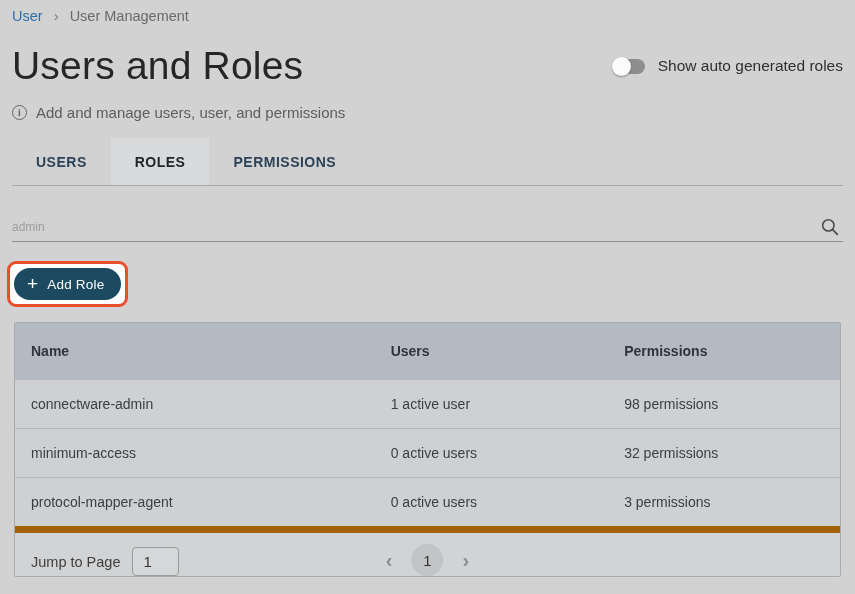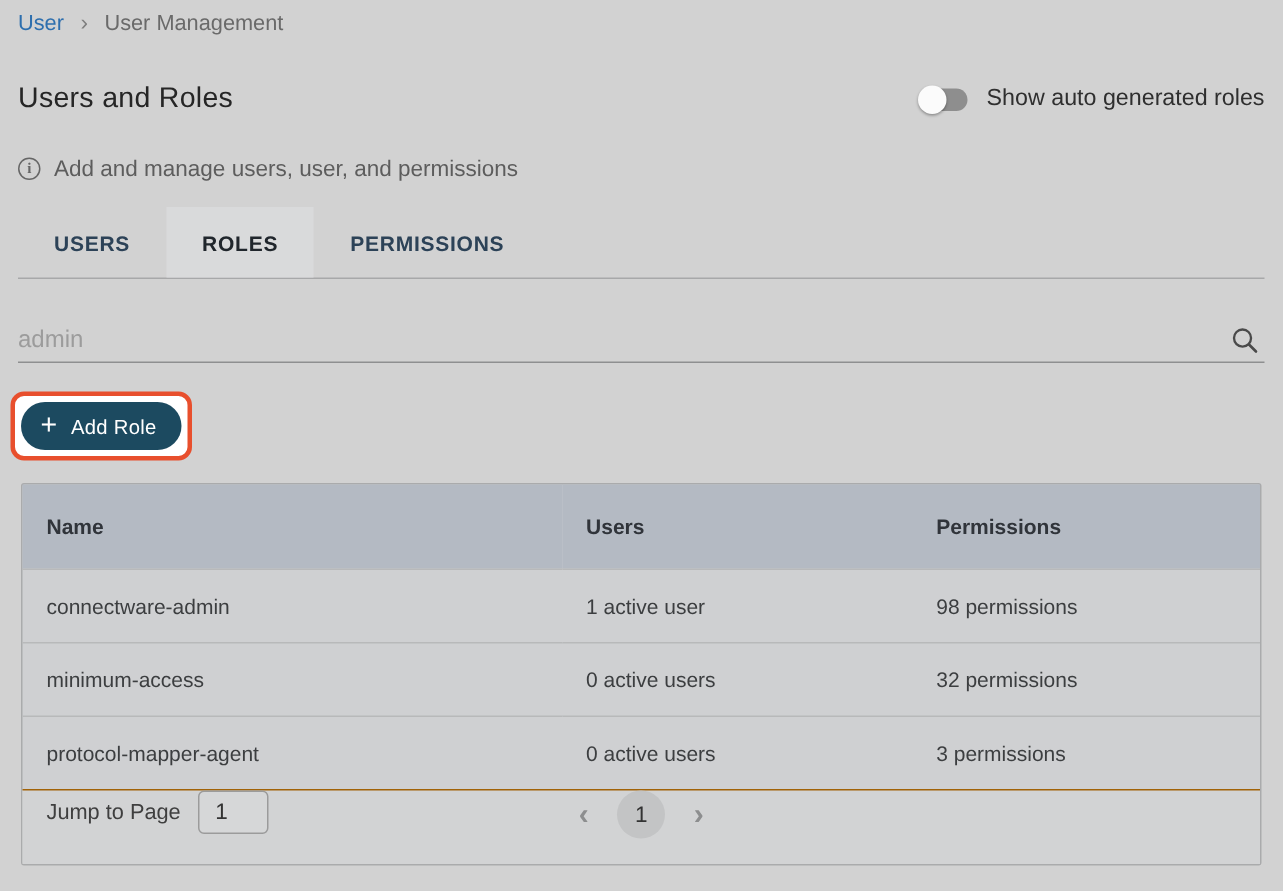--- a/index.html
+++ b/index.html
@@ -20,7 +20,7 @@
 
   
   .title-row { margin-top: 18px; height: 40px; display: flex; align-items: center; justify-content: space-between; }
-  h1 { font-size: 19px; font-weight: 400; color: #262626; letter-spacing: 0.2px; }
+  h1 { font-size: 39px; font-weight: 400; color: #262626; letter-spacing: 0.2px; }
   .toggle-group { display: flex; align-items: center; gap: 13px; margin-right: 0; }
   .switch { position: relative; width: 33px; height: 19px; cursor: pointer; flex: 0 0 auto; }
   .switch .track { position: absolute; left: 3px; top: 2px; width: 30px; height: 15px; border-radius: 8px; background: #8e8e8e; }

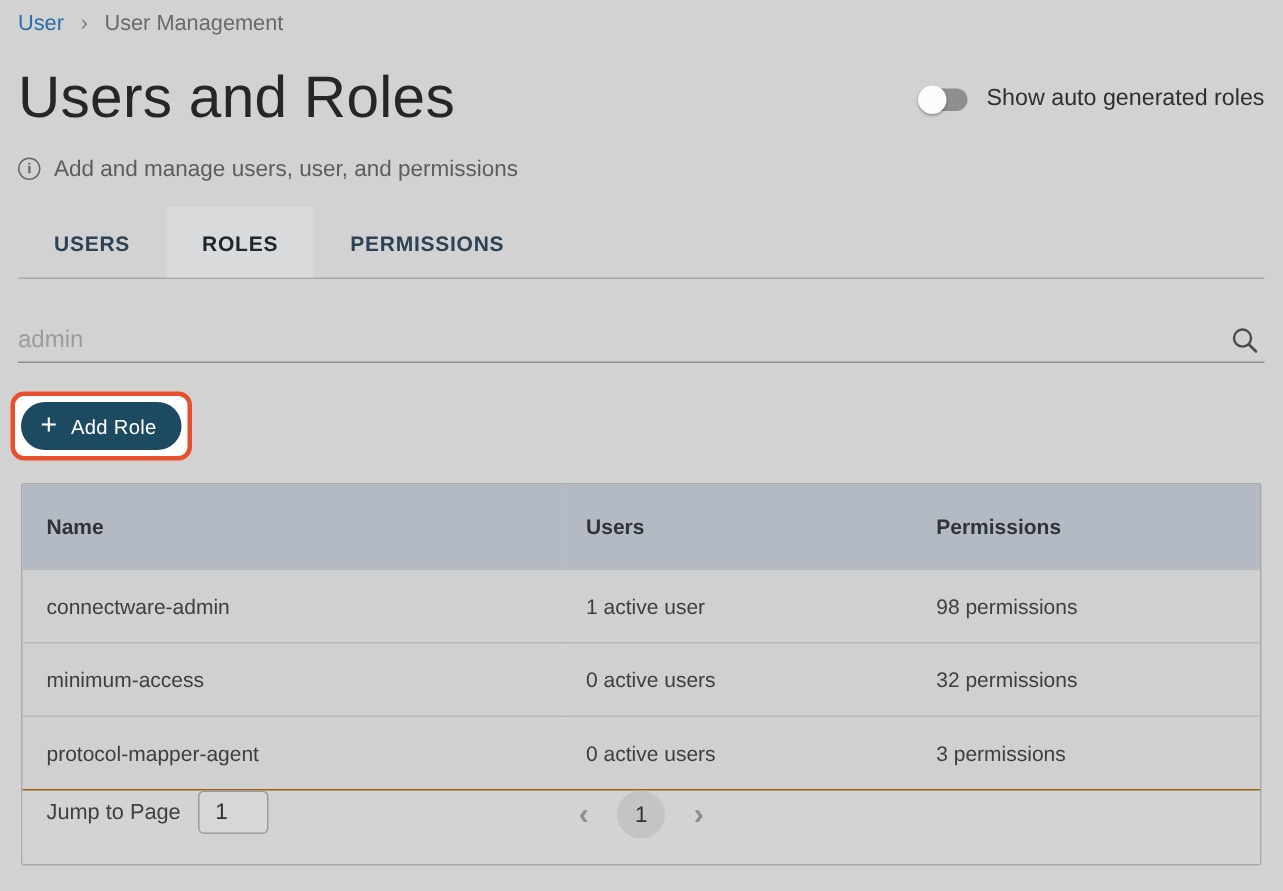--- a/index.html
+++ b/index.html
@@ -38,7 +38,7 @@
 
   
   .search-row { margin-top: 26px; height: 30px; display: flex; align-items: center; border-bottom: 1px solid #8e8f90; }
-  .search-input { flex: 1; background: transparent; border: none; outline: none; font-size: 16px; color: #3c3e40; font-family: "Liberation Sans", sans-serif; }
+  .search-input { flex: 1; background: transparent; border: none; outline: none; font-size: 12px; color: #3c3e40; font-family: "Liberation Sans", sans-serif; }
   .search-input::placeholder { color: #9c9c9c; opacity: 1; }
   .search-icon { width: 22px; height: 22px; margin-right: 2px; cursor: pointer; flex: 0 0 auto; }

***

How many lines of the entries include the string "spacing"? Answer with a number and no other words.

> **Response box**
2